:: O que fazer ::
a: Segundo o texto sobre as unidades de conservação de São Paulo, quantos visitantes os seis parques beneficiados pelo projeto receberam em 2012?
b: Por favor, continue o texto sobre as unidades de conservação de São Paulo a partir da última frase apresentada.

A falta de fiscalização também causa insegurança. "Quando comecei a pesquisar no parque, dez anos atrás, podia ir pela encosta sozinha. Nos últimos tempos, é cada vez maior a presença de palmiteiros", diz a pesquisadora Claudia Bottcher, também da Unicamp. "Costumava ir mensalmente, mas com estas dificuldades agora estou indo apenas uma ou duas vezes por semestre."
"A ilha parece abandonada. Ninguém quer mais ir para lá", diz a bióloga Luana Hortenci, da Unesp Rio Claro, que teve um equipamento fotográfico de pesquisa furtado no interior do parque em 2011. O mesmo ocorreu com uma colega dela, este ano. "Os vestígios da ação de caçadores e palmiteiros estão por toda parte", diz.
Cenários semelhantes de abandono estão presentes em outras unidades de conservação, segundo fontes ouvidas pelo Estado - a maioria das quais só aceitou falar em condição de anonimato, por medo de represálias.
Dados oficiais levantados pela reportagem mostram que os investimentos da Secretaria do Meio Ambiente e da Fundação Florestal caíram nos últimos anos, apesar da recuperação do orçamento (veja gráfico). Segundo Bruno Covas, os investimentos diminuíram por causa do término de convênios com o Banco Interamericano de Desenvolvimento (BID). Entre eles, o Projeto de Desenvolvimento do Ecoturismo na Região da Mata Atlântica, de US$ 9 milhões, que pagou pelas obras na Ilha do Cardoso e Intervales.
Apesar dos problemas apontados, o número total de visitantes recebidos no seis parques beneficiados pelo projeto (Carlos Botelho, Ilha do Cardoso, Intervales, Caverna do Diabo e Turístico do Alto Ribeira e Ilhabela) aumentou nos últimos seis anos, passando de 142 mil em 2007 para quase 199 mil, em 2012, segundo dados da Fundação Florestal.
O outro grande convênio da SMA com o BID, do projeto de Recuperação Socioambiental da Serra do Mar e Sistema de Mosaicos da Mata Atlântica, de US$ 162,4 milhões, termina em 2015.

Menos da metade do recurso da compensação ambiental foi usada até agora
Há verbas depositadas, mas sem utilização, desde 2005; valor disponível pode crescer com análise de contas

Giovana Girardi e Herton Escobar - O Estado de S. Paulo

O cenário de abandono das unidades de conservação do Estado de São Paulo contrasta com um saldo de pelo menos R$ 144 milhões de recursos de compensação ambiental - voltados justamente para ser investidos em unidades de conservação - que estão parados.

:: Material fornecido ::
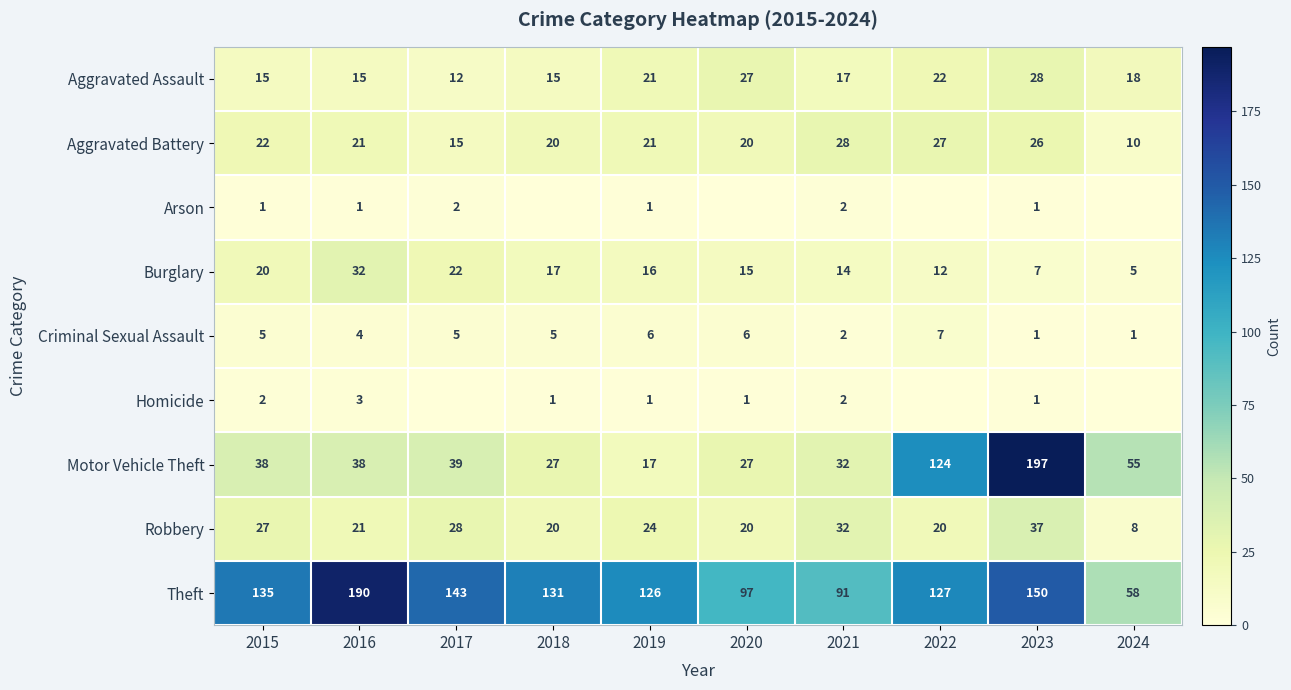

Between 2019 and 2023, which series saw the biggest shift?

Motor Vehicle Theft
* * *
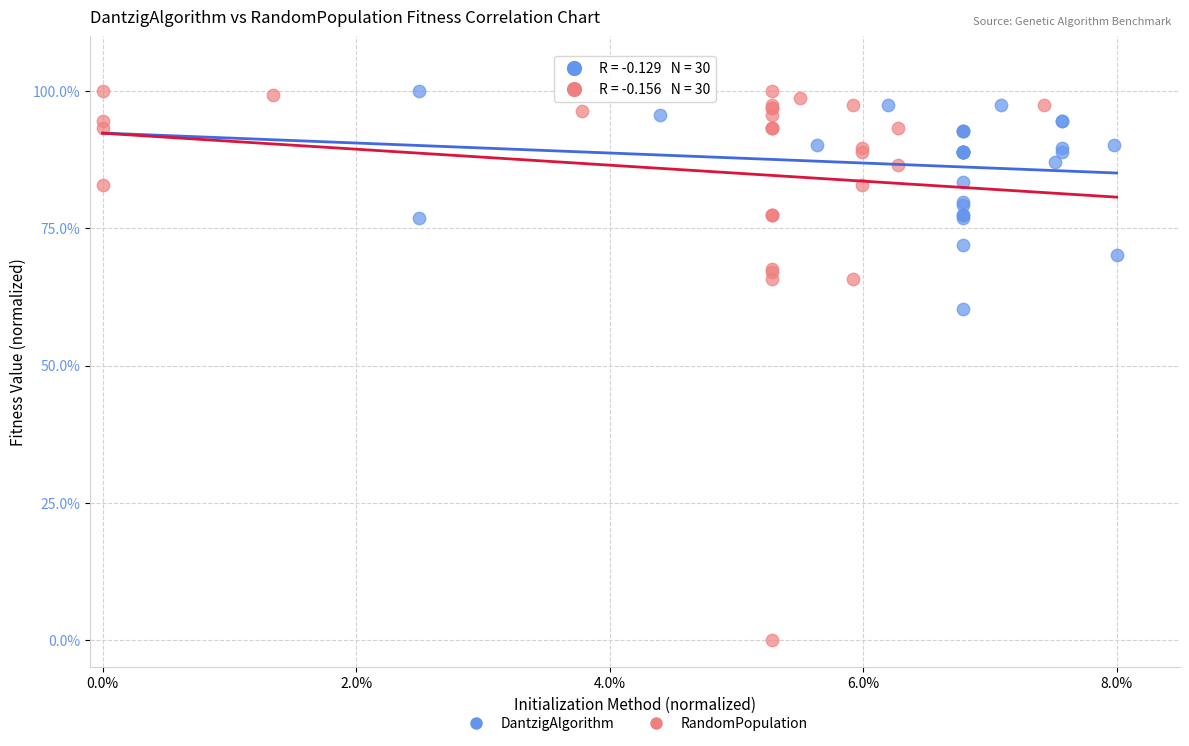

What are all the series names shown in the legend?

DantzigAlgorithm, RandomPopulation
---
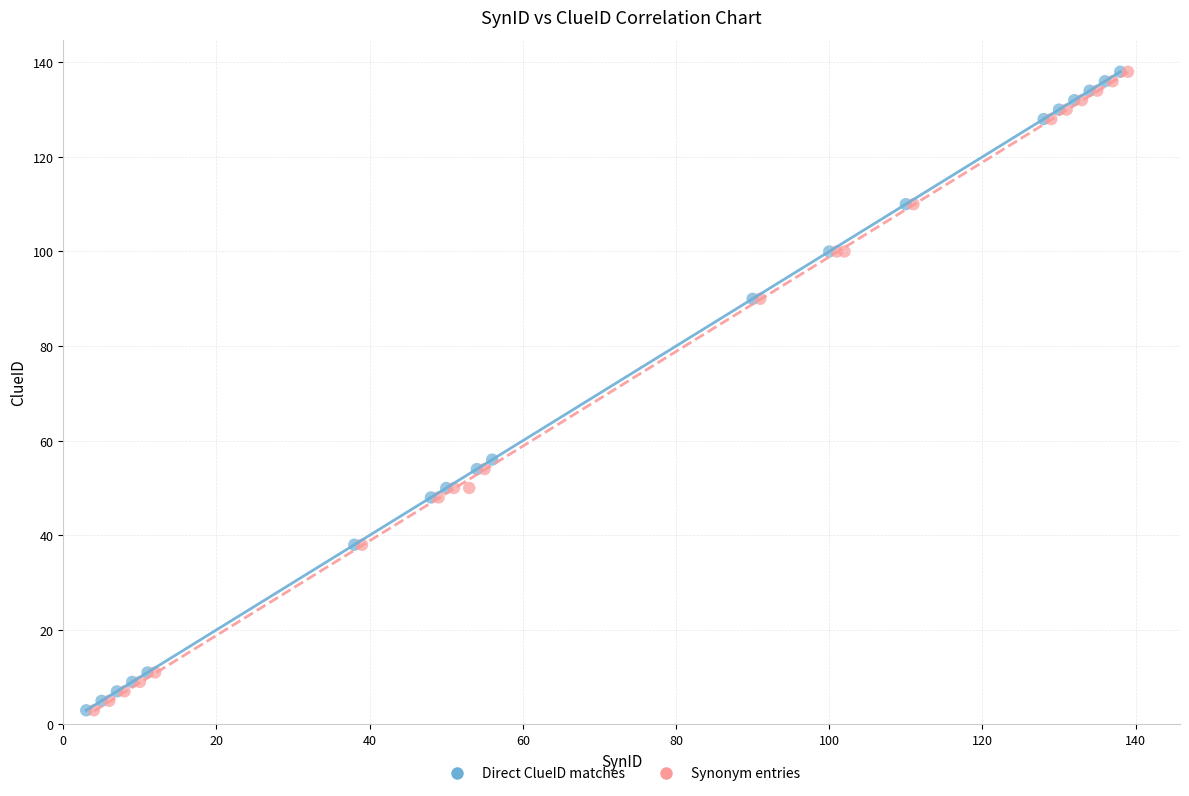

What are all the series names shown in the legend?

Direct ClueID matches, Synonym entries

:: Resultados do exercício ::
a: Quase 199 mil visitantes.

b:
Uma planilha de acompanhamento desses recursos a que a reportagem teve acesso mostra que há verbas depositadas, mas sem movimentação, desde 2005. O dinheiro é resultante da compensação que os mais diversos empreendimentos, como usina, indústria, abertura de rodovia, mineração, etc, têm de pagar pelos danos ao ambiente causados pela sua construção.
Pela lei que estabeleceu o Sistema Nacional de Unidades de Conservação (Snuc), em 2000, essa quantia (definida depois em até 0,5% do valor do investimento) tem de ser aplicada nas unidades de conservação diretamente afetadas ou, quando não é o caso, em outras unidades.
Desde 2002, o Estado de São Paulo somou R$ 268 milhões em recursos de compensação depositados. Há ainda uma expectativa de entrada de outros R$ 153 milhões de empreendimentos que já pediram a licença-prévia, mas ainda não a licença de instalação - só então eles depositarão o valor.
O dinheiro foi destinado para a realização, por exemplo, de plano de manejo e de regularização fundiária das unidades. Mas menos da metade foi executada ou está em execução. Quando houve uso, há casos em que o plano de trabalho foi concluído, mas houve sobra de dinheiro. Em outras situações, não havia informação sobre o status do dinheiro. Os dois casos podem elevar a quantia parada - esse cálculo, porém, não foi finalizado pelo governo.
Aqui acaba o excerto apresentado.